La Cour européenne des Droits de l’Homme (deuxième section), siégeant le 19 septembre 2006 en une chambre composée de :

MM. J.-P. Costa, président,
I. Cabral Barreto,
R. Türmen,
M. Ugrekhelidze,
Mmes A. Mularoni,
E. Fura-Sandström,
M. D. Popović, juges,
et de Mme S. Dollé, greffière de section,

Vu les requêtes susmentionnées introduites le 10 juillet 2003,

Après en avoir délibéré, rend la décision suivante :

EN FAIT

Les requérants, MM. Murat Şevk (no 27740/03), Muammer Veliler et Güngör Baykurt (no 27746/03), sont des ressortissants turcs, nés respectivement en 1951, 1962 et 1959, et résidant à Bodrum. Ils sont représentés devant la Cour par Me O.K. Cengiz, avocat à Izmir.

Les faits de la cause, tels qu’ils ont été exposés par les requérants, peuvent se résumer comme suit.

Le 28 juin 2001, les requérants furent arrêtés et placés en garde à vue pour association de malfaiteurs.

Le 5 juillet 2001, ils furent placés en détention provisoire.

Le 6 juillet 2001, le juge assesseur près le tribunal correctionnel de Bodrum ordonna le secret de l’instruction.

Le 9 juillet 2001, M. Şevk forma opposition contre cette décision. Il souligna pour ce faire qu’un grand nombre de documents qui auraient dû demeurer secrets avaient été publiés dans les journaux et qu’aucune justification suffisante n’avait été donnée pour limiter le droit de ses avocats d’avoir accès à son dossier d’instruction. Il allégua que cette mesure portait atteinte à ses droits de la défense.

Le jour même, l’opposition ainsi formée fut rejetée.

Le 23 août 2001, le procureur de la République près la cour de sûreté de l’État d’Izmir inculpa les requérants pour atteinte à la loi no 4422 relative à la lutte contre les associations de malfaiteurs et requit leur condamnation en vertu de l’article 1 de cette loi.

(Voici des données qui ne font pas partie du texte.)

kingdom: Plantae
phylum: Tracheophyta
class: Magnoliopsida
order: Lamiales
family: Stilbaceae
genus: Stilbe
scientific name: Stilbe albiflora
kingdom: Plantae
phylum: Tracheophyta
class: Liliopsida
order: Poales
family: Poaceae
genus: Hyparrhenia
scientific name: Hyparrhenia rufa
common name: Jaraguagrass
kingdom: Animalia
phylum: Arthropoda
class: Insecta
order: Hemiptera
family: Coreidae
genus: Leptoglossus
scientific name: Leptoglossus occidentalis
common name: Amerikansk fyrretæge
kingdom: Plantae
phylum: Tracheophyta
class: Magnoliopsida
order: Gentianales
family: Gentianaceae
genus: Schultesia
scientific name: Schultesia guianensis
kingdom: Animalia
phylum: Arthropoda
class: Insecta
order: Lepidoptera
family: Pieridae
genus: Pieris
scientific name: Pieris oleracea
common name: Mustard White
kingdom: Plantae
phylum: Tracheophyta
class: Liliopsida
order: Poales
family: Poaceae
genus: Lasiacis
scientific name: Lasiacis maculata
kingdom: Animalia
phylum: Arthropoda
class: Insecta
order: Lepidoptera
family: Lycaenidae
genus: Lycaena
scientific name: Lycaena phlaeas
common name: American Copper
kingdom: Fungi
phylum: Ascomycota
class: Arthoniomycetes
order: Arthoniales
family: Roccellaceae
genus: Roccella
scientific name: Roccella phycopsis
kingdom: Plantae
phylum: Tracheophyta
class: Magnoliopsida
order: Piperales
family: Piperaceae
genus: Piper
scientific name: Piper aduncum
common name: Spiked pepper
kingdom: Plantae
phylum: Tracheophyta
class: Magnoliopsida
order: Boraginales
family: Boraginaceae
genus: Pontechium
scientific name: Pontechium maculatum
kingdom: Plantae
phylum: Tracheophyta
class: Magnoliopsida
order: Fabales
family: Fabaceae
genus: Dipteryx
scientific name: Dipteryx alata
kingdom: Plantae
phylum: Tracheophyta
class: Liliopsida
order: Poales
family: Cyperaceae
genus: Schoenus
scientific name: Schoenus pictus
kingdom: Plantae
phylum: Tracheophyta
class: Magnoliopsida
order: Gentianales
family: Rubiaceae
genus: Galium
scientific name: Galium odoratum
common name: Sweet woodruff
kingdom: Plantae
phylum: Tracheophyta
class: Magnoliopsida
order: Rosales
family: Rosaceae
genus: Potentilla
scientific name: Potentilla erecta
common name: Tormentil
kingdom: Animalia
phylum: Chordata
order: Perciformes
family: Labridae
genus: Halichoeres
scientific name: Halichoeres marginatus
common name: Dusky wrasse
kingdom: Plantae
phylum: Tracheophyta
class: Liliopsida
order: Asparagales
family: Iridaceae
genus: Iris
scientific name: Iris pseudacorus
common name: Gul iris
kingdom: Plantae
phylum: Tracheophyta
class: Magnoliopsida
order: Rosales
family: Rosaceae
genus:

L’acte d’accusation comporte la description des faits reprochés.

Le 13 décembre 2001, M. Şevk fut libéré.

Le 2 mai 2002, la cour de sûreté de l’État d’Izmir prit connaissance des témoignages des victimes, recueillis sur commission rogatoire, et entendit les requérants en leur défense, lesquels nièrent les faits reprochés. Au terme de cette audience, la cour reconnut M. Şevk coupable d’aide à une association de malfaiteurs et le condamna à une peine de cinq mois d’emprisonnement en vertu de l’article 314 du code pénal. Cette peine fut assortie d’un sursis en vertu de la loi no 647. La cour reconnut également M. Veliler et G. Baykurt coupables d’appartenance à une association de malfaiteurs et les condamna à une peine de deux ans et vingt jours d’emprisonnement en vertu de l’article 1 de la loi no 4422. Elle ordonna en outre la libération de ces requérants.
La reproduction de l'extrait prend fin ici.